Many have looked at the rapid re-housing offer and sensibly concluded they’d be homeless again as soon as they had to pay the full rent — and perhaps then denied shelter because it wasn’t cold enough.
Some, I’m told, have also refused to be rapidly re-housed because the units offered were potentially unsafe or otherwise inappropriate, e.g., because they lacked accessibility features a disabled member needed.
Now the Mayor wants to deny them shelter or supportive housing if they refuse two offers — regardless of the reasons.
Also, as I’ve said, kick them out of transitional housing at the end of two years and potentially — or in some cases, definitely — out of permanent supportive housing.
Here too support would end with no assurance that residents wouldn’t immediately be literally homeless again.

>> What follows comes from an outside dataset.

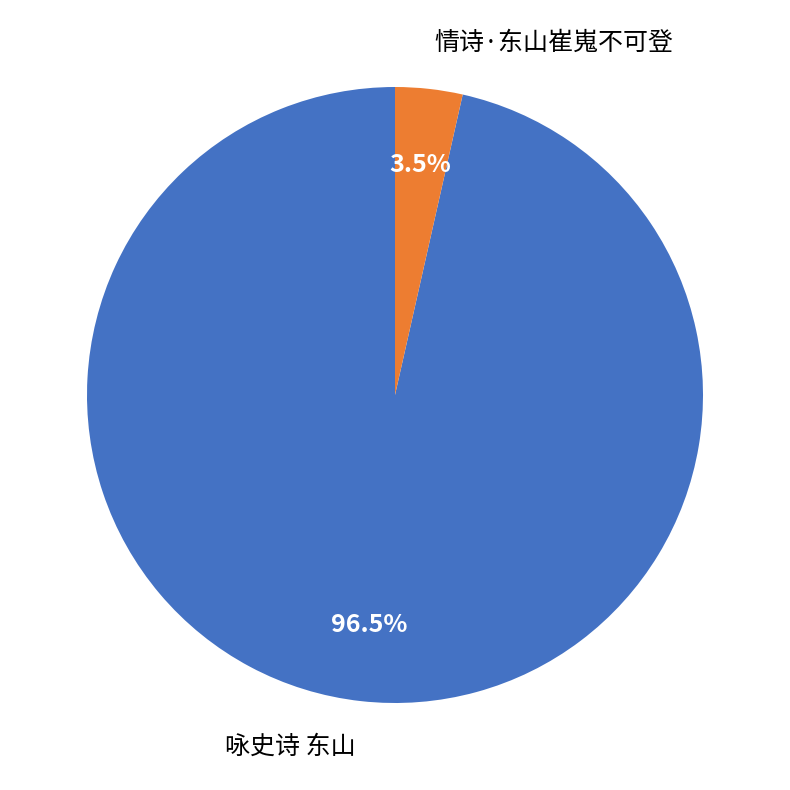

Which has a higher value, 咏史诗 东山 or 情诗·东山崔嵬不可登?

咏史诗 东山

In the long run, their housing prospects may be better because the Mayor wants most of his promised $100 million put into the Housing Production Trust Fund, which is supposed to spend 40% of its money on housing that’s affordable for extremely low-income residents.
He’s also proposing that all the additional $5 million he’s allocated to project-based and sponsor-based vouchers, i.e., those that help cover operating costs, be used to house families with no safe place stay or individuals referred by District agencies.
But he’s not proposing a penny more for vouchers that homeless residents — and those who are about to be homeless — could use to help pay market-rate rents until such time as they didn’t need subsidies any more.
A nice boost in funding for these vouchers would help solve the problem his punitive Homeless Services Reform Act amendments seek to address — and in a way that would provide homeless families with a safe, stable housing situation suitable to their needs.
He’s instead decided to spring major, coercive policy changes on homeless residents, service providers, advocates and the DC Council itself without notice — let alone opportunities for input.
You’d think he’d at least have run the proposals by the Interagency Council on Homelessness, which is supposed to play a lead role in the District’s strategies and policies for meeting the needs of its homeless and at-risk residents.
But he and some of his representatives on the ICH probably wouldn’t have liked what they’d have heard.